Quelle(s) agriculture(s) pour quels consommateurs ?
« Consommateurs exigeants recherchent producteurs engagés ». Tel était le thème central de l’assemblée générale d’Agridées qui s’est tenue mi-juin à Paris.

Le consommateur est devenu « exigeant et contraint », résume Isabelle Senand, directrice des études de la Fédération du commerce et de la distribution (FCD).

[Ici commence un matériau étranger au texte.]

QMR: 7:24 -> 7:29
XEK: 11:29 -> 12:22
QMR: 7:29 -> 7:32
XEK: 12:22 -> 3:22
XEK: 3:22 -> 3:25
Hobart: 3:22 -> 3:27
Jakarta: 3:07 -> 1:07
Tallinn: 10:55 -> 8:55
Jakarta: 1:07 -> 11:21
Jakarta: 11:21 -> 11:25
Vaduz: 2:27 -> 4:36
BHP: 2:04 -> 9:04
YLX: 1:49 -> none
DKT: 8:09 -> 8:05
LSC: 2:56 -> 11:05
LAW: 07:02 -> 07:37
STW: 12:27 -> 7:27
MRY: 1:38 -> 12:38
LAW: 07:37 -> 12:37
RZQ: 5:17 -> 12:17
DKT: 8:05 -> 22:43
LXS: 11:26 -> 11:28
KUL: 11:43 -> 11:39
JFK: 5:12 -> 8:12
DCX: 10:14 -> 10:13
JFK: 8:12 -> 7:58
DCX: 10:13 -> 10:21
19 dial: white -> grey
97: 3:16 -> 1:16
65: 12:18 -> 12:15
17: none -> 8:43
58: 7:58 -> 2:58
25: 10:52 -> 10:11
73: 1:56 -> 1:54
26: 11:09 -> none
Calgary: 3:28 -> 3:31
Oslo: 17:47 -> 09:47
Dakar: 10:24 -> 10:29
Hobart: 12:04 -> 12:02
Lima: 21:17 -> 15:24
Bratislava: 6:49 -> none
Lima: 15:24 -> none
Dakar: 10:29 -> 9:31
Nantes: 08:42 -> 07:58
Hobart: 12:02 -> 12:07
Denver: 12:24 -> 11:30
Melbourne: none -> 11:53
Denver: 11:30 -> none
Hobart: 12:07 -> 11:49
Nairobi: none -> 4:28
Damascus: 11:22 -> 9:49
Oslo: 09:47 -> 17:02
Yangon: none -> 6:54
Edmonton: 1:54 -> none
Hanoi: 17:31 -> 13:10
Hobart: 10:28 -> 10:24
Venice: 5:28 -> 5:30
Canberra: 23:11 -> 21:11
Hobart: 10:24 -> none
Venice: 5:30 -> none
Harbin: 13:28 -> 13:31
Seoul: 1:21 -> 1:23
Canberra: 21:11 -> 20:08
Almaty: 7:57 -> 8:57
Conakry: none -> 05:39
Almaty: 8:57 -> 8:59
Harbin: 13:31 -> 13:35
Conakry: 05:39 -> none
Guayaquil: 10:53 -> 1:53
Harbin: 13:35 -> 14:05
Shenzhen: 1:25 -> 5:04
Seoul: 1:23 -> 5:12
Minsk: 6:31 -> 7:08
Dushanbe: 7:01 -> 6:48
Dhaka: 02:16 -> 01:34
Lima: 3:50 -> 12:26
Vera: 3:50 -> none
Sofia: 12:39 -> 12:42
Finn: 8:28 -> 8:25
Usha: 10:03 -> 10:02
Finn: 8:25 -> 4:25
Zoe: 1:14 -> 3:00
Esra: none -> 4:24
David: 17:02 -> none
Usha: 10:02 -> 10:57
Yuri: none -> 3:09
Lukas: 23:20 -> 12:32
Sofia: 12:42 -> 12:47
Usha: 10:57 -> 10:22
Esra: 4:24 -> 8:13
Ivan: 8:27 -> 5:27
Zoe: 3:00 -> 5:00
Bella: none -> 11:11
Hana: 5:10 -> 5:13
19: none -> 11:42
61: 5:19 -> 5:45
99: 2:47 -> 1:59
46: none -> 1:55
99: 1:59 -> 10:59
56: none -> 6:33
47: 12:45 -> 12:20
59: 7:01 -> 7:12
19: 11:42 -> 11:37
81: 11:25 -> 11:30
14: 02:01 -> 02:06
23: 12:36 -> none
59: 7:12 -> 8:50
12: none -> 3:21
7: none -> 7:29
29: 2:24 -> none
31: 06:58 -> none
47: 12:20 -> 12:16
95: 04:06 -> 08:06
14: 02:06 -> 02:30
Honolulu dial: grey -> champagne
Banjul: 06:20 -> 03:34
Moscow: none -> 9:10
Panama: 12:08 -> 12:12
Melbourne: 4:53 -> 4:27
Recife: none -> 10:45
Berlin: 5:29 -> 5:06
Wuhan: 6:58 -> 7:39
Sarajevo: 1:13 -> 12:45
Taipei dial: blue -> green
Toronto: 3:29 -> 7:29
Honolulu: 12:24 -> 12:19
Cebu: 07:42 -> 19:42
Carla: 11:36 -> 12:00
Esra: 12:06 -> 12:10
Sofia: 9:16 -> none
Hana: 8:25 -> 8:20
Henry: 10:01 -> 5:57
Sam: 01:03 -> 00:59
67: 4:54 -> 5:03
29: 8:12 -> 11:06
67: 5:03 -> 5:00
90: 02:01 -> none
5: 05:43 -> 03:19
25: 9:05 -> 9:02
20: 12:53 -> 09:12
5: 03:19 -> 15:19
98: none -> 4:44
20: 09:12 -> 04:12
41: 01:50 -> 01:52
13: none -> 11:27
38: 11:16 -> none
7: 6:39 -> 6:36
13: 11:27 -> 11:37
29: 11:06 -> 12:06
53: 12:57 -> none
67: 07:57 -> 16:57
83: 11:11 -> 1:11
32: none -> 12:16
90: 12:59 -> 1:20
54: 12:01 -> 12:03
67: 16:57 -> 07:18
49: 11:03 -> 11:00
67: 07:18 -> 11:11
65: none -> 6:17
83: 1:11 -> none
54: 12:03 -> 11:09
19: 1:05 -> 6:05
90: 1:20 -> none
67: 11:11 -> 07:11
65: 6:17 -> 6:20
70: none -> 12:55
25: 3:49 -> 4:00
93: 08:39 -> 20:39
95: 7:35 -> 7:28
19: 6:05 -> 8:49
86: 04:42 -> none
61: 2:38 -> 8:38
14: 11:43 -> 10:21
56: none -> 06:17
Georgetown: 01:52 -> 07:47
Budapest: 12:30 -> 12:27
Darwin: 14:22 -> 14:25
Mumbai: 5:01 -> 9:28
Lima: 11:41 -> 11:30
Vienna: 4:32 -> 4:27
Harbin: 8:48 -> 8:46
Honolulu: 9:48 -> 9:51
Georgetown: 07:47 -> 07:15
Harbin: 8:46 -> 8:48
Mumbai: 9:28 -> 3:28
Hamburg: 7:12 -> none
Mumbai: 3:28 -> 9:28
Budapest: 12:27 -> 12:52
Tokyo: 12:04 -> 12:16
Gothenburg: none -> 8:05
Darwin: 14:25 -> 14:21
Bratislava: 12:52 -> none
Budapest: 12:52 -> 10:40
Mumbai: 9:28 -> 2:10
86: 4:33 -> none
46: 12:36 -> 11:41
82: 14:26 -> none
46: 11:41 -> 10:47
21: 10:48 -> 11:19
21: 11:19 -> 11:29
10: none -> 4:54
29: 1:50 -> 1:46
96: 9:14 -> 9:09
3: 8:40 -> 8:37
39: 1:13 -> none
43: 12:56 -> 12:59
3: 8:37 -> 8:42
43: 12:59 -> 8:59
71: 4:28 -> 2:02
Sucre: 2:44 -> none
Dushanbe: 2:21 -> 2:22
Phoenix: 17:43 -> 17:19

Pour Eloi de la Celle, directeur des achats de Mac Donald’s France, « il est évolutif ». Fabien Gastou, co-fondateur de Beesk, une plateforme anti-gaspillage, pense que le consommateur est devenu « engagé et militant ». Face à lui, on trouve des agriculteurs « à l’écoute », indique Marie-Cécile Damave, responsable Innovations et Affaires internationales à Agridées, S’il est « entrepreneur », pour Jean-Paul Bordes, directeur de l’Acta, il est surtout « impliqué », ajoute Stéphane Fautrat, agriculteur, co-fondateur de Carrément Local. « Il est avant tout résilient », affirme Laurent Joyet, directeur adjoint de la chambre d’agriculture Auvergne-Rhône-Alpes.
Défi compliqué
Comment donc l’appareil productif agricole et agroalimentaire peut-il répondre aux attentes d’un consommateur exigeant et parfois schizophrène quand il demande toujours des aliments de qualité aux prix les plus bas ? « Il devra répondre aux cinq défis que sont la modification de l’environnement, l’accélération de la transition agroécologique, investir la bioéconomie mais aussi l’intelligence artificielle et enfin répondre à l’approche globale “One Health” (santé globale) », a détaillé Philippe Mauguin, président de l’Inrae. Il lui faut également s’ancrer dans le local qui reste une attente forte du consommateur en temps de crise car il veut protéger son bassin de consommation et d’emplois, a indiqué Isabelle Senand. Parce que le comportement alimentaire change et s’oriente vers « une végétalisation des assiettes » selon Yves Le Morvan, responsable filières et marchés à Agridées, et que « la tendance environnement est une exigence des jeunes générations » selon Emmanuelle Paille, directrice de la communication du fromager Bel, les acteurs agricoles et agroalimentaires devront nécessairement s’adapter, estiment à mots à peine couverts les intervenants d’Agridées. Le défi sera d’autant plus compliqué à relever que la population mondiale va croitre de trois milliards d’habitants supplémentaires dans les trente ans qui viennent.
Reconstruire le lien
Au plan local, Stéphane Fautrat témoigne qu’il est possible de changer ses pratiques, d’engager son exploitation agricole vers la transition écologique, de la développer et par conséquent d’en vivre décemment. Le consommateur cherche d’ailleurs, dans les produits qu’il achète, à être rassuré sur les modes de production : bio, raisonné, HVE, sans résidus de pesticides etc. Si l’étiquetage, les QR Code et les blockchains permettent d’informer en grande partie les consommateurs, « il faut faire attention aux dérives d’usage et aux outils intrusifs » prévient Marie-Cécile Damave, à propos, notamment, des caméras de surveillance qui pourraient être installées dans des abattoirs au nom d’une pseudo-transparence. Cependant, un jour ou l’autre, il faudra « passer du marketing de la promesse au marketing de la preuve », a-t-elle prévenu. « On passera ainsi de l’obligation de moyens à celle de résultats », a lancé Hervé Pillaud, agriculteur et vice-président de la FDSEA de Vendée. Pour Patrick Caron, Président d’Agropolis International, le défi à relever est le suivant : « produire sain en protégeant l’environnement et la biodiversité et faire en sorte que les agriculteurs vivent de leur métier », et que leurs « externalités (paysages, bien-être animal…ndlr) soient rémunérées ». A condition que le consommateur veuille y mettre le prix. « Il faut donc reconstruire le lien entre l’agriculteur et le consommateur et récréer un pacte pour éviter d’alimenter le conflit sous-jacent entre d’un côté les “bobos” comme les appellent les agriculteurs et de l’autre “les empoisonneurs” tels que les surnomment une partie des consommateurs ». Manifestement, il reste encore du chemin à parcourir.